Re: OT Bull-fight avoidance

From: Marshall <marshall.spight_at_gmail.com>
Date: 29 May 2006 09:52:24 -0700
Message-ID: <1148921543.941589.171440_at_38g2000cwa.googlegroups.com>


Bob Badour wrote:
> Alfredo Novoa wrote:
> > Keith wrote:
> >
> >>The performance advantages of size constraints is
> >>fundamental.
> >
> > Only with lazy implementations.
>
> Alfredo, the performance advantages of size constraints are fundamental
> regardless--as are the performance disadvantages.

It seems to me that the integrity-enforcement value of a max length well exceeds the performance value.

The performance value doesn't seem so great to me. The one circumstance in which it would seem more than trivial would be where the dbms could store a varchar inline with the rest of the fields, vs. in a separate heap. (But I know virtually nothing about database internals, so I could be way off.) That seems like it would be a significant win.

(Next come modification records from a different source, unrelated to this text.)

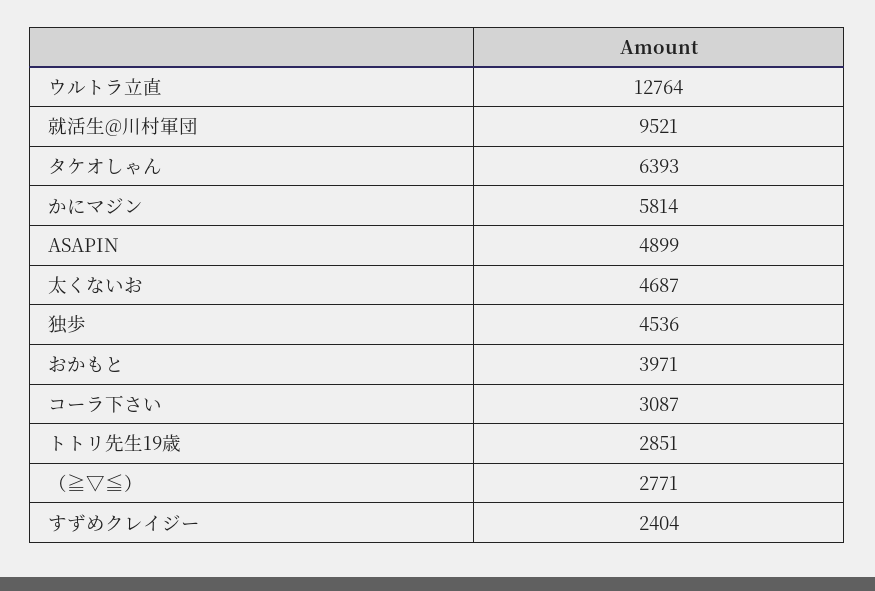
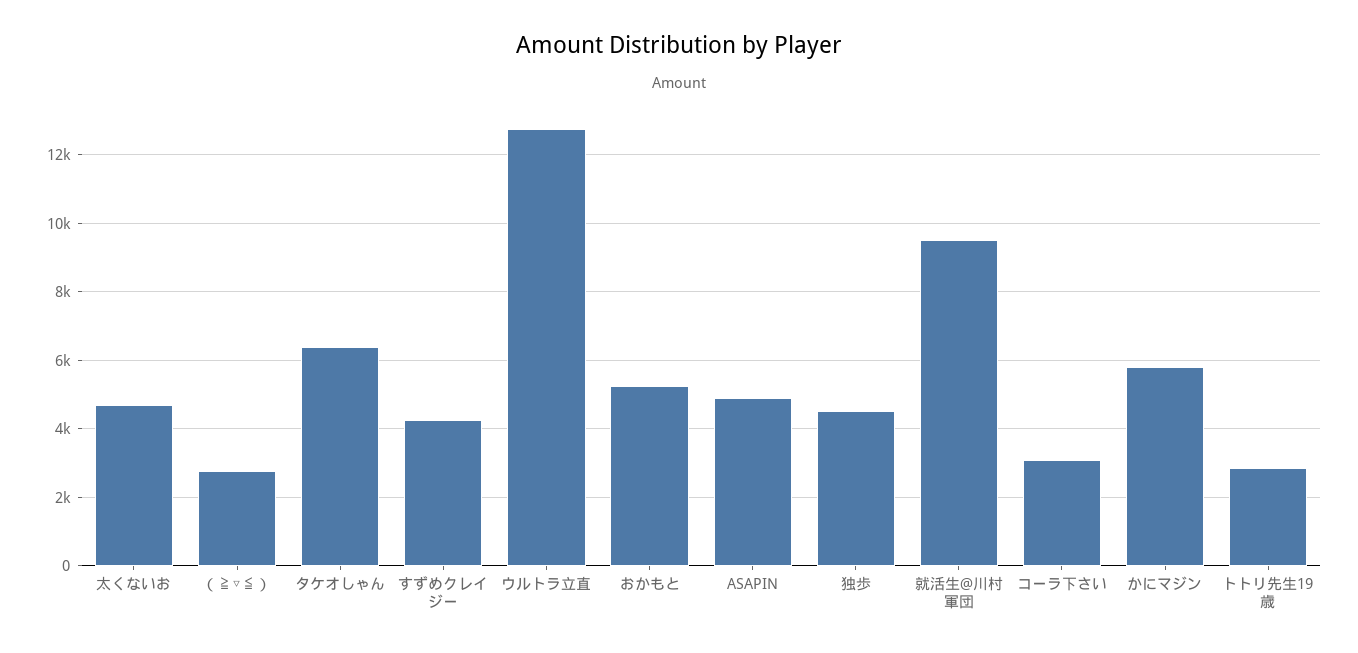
おかもと: 3971 -> 5200
すずめクレイジー: 2404 -> 4200

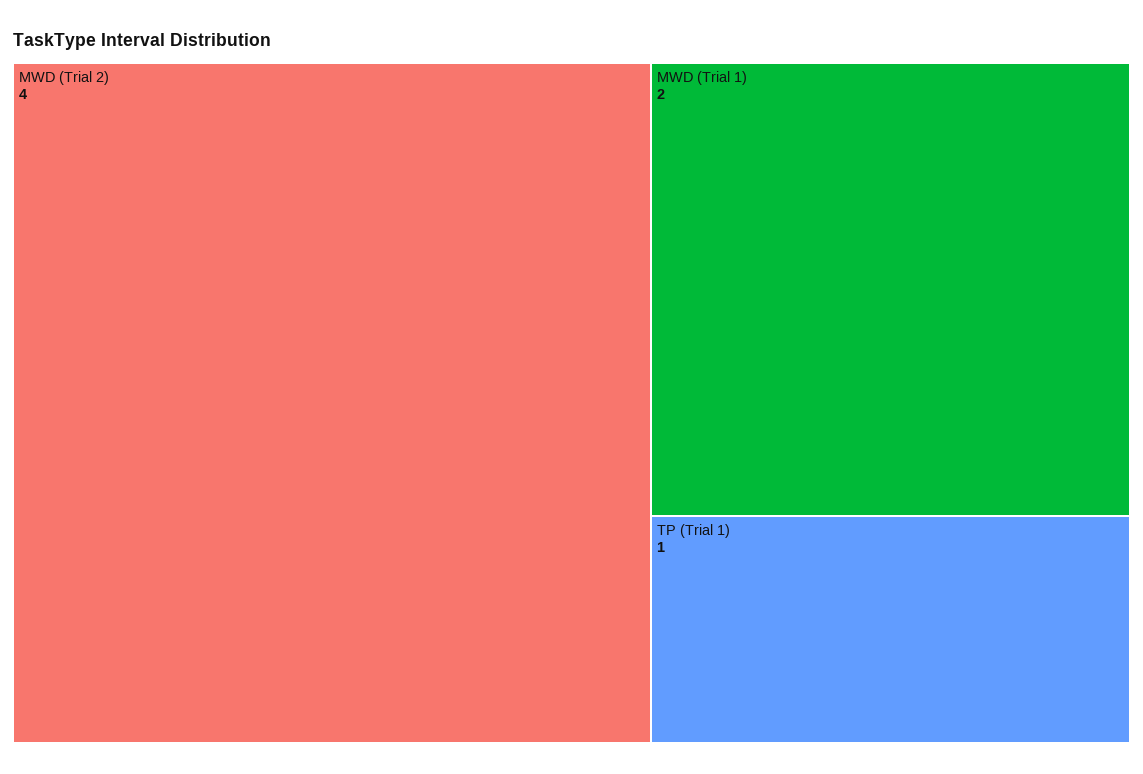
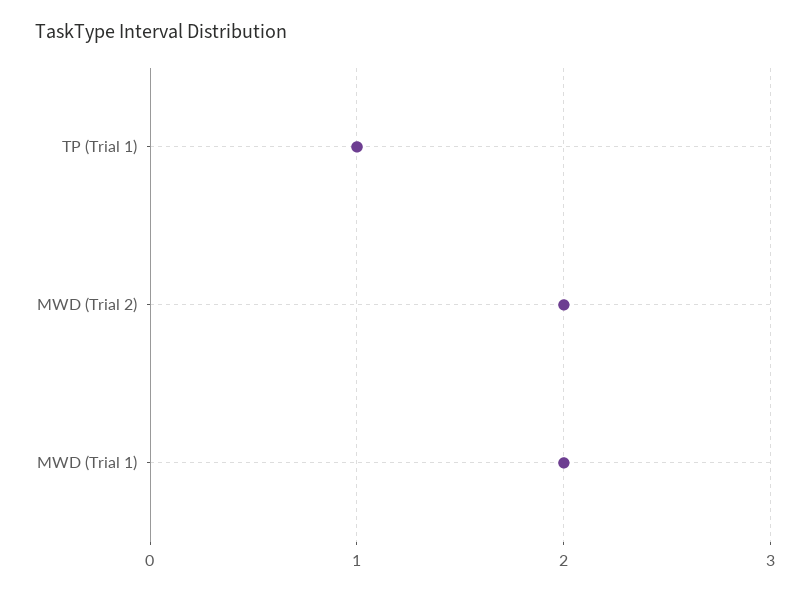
MWD (Trial 2): 4 -> 2

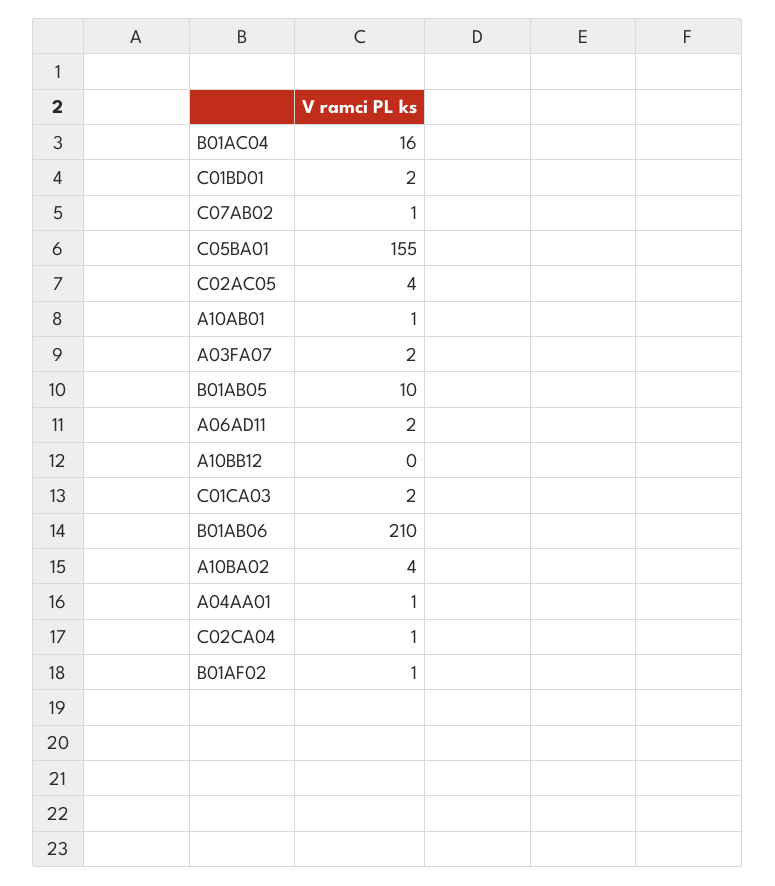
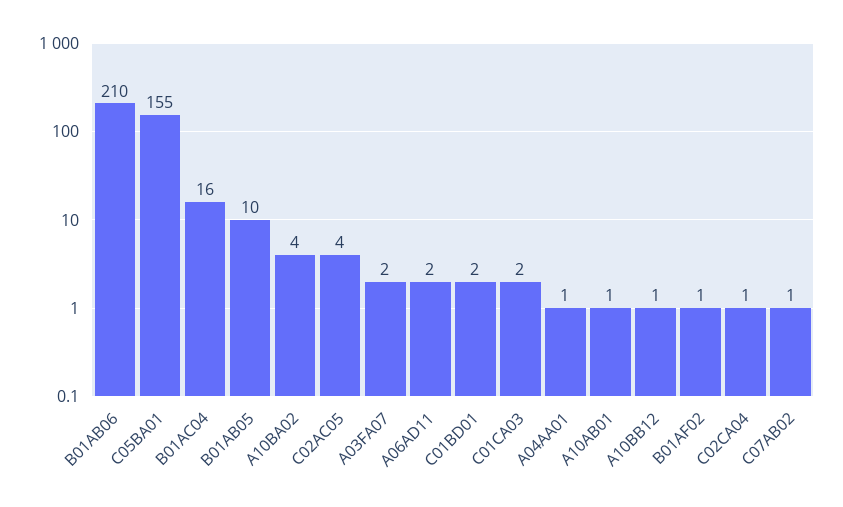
A10BB12: 0 -> 1

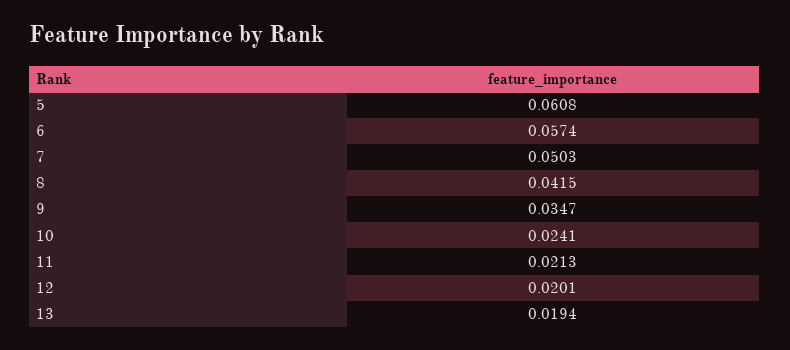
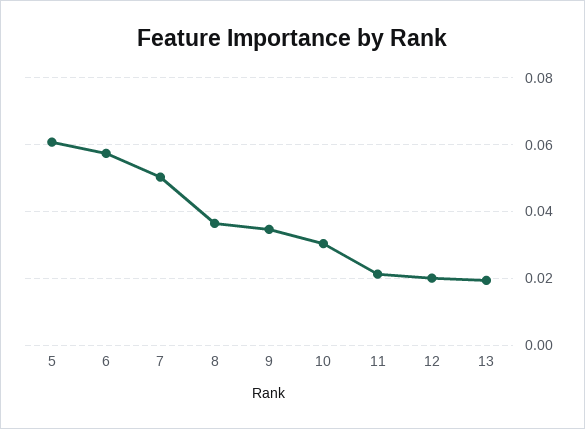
8: 0.0415 -> 0.036
10: 0.0241 -> 0.03

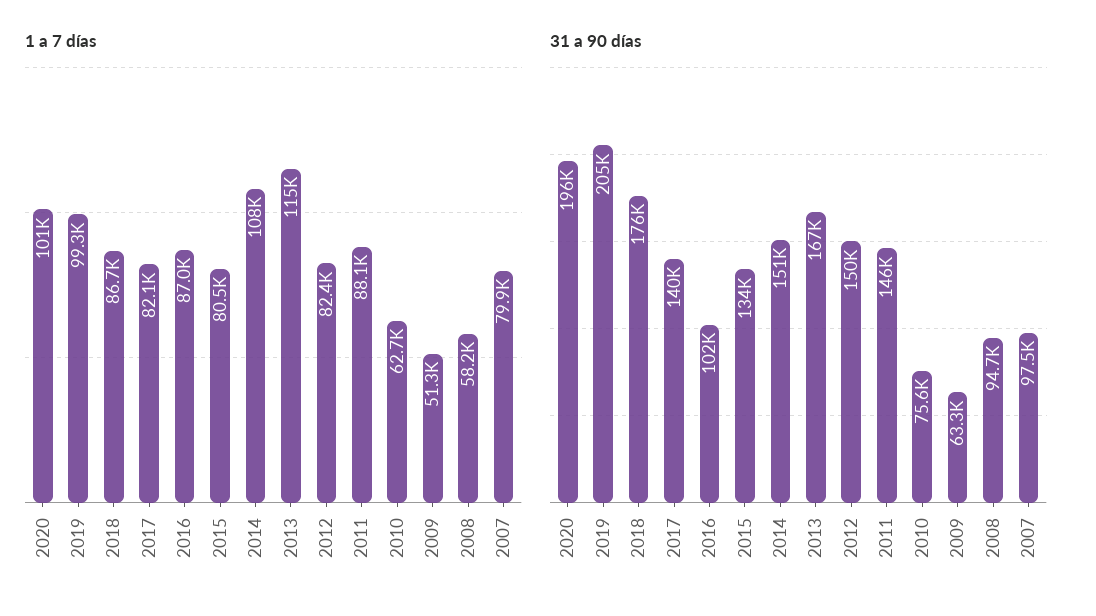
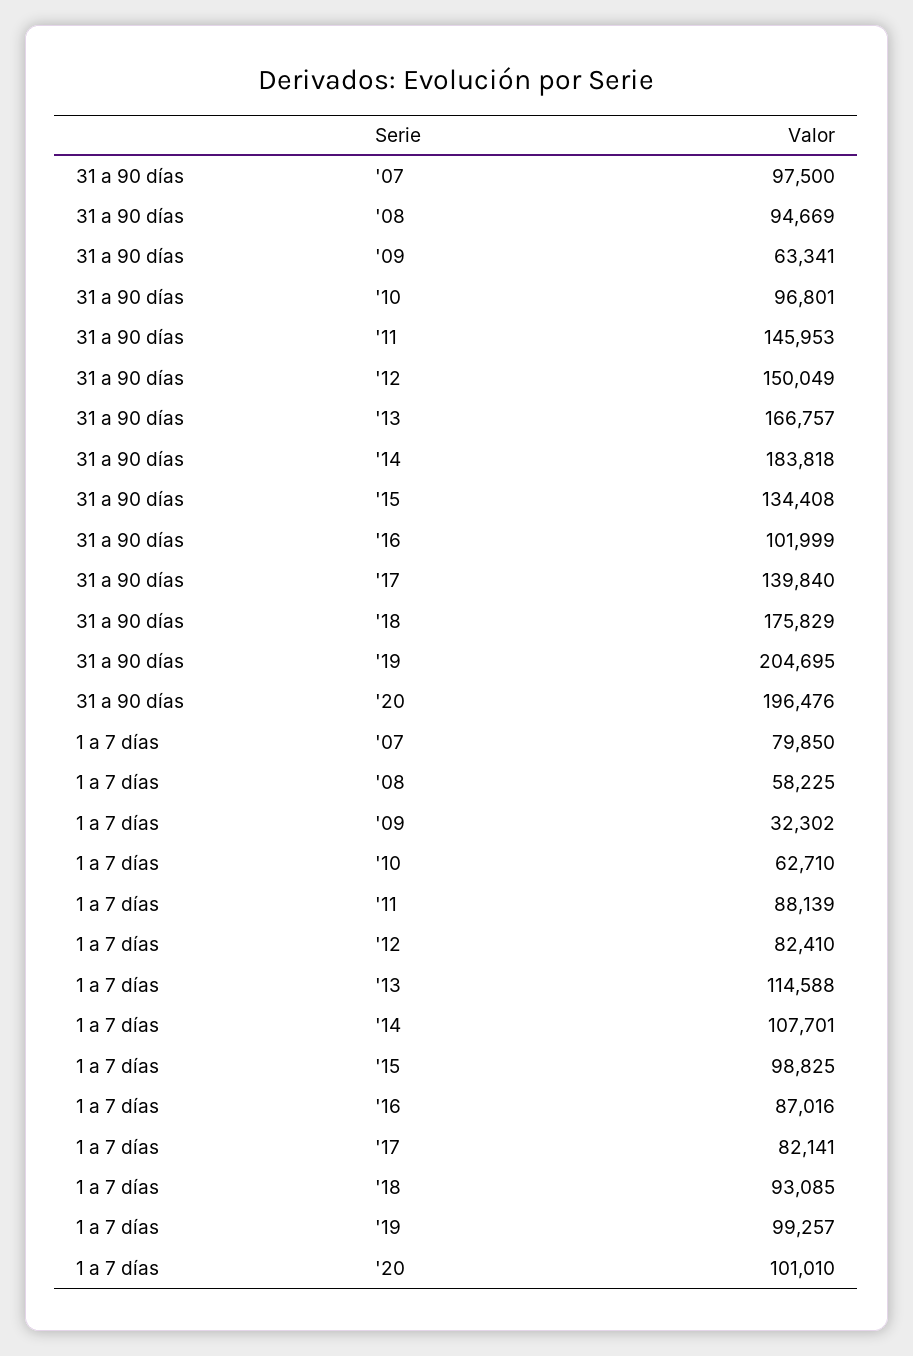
1 a 7 días, 2018: 86700 -> 93085
1 a 7 días, 2015: 80500 -> 98825
1 a 7 días, 2009: 51300 -> 32302
31 a 90 días, 2014: 151000 -> 183818
31 a 90 días, 2010: 75600 -> 96801

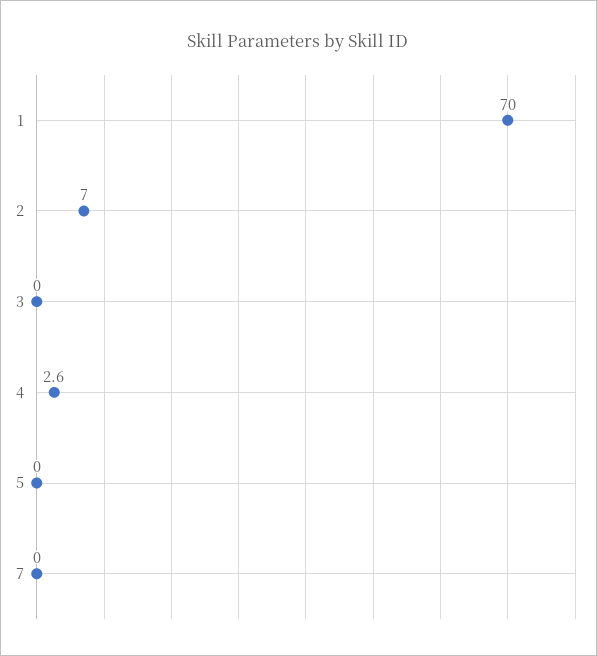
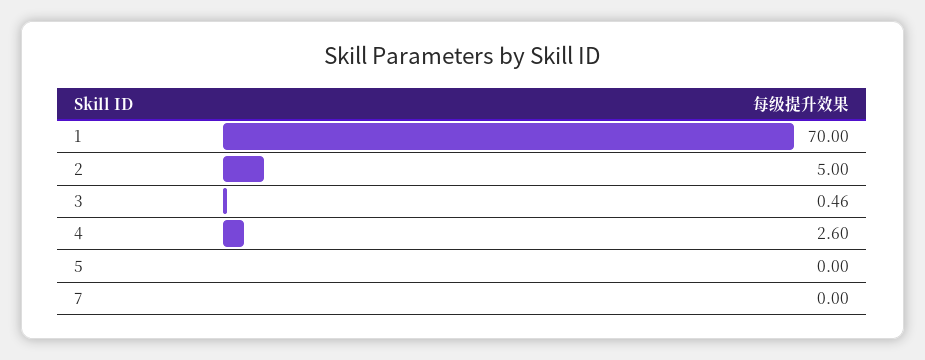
2: 7 -> 5
3: 0 -> 0.46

But at least some DBMSs have separate varchar types for 2^8 chars, 2^16, 2^24, and 2^32. I don't see much of a win in doing so. The one advantage I can imagine for this would be being able to use smaller pointers/offsets, which would then use less storage. But I don't see where a dbms would need to be storing pointers/offsets into a varchar, so wtf? And if we are talking about the implementation of library code for functions on varchars, I'd expect them all to use 32 bit pointers for traversing the attribute value, regardless of the max size of the type.

Another, unrelated point that hasn't been mentioned so far (although I might have missed it; thread fatigue setting in...) is that in fact, a variety of non-mandatory performance tuning options is an indicator of technical *maturity* of a product, and we might well ask why another product or family of products *didn't* have such.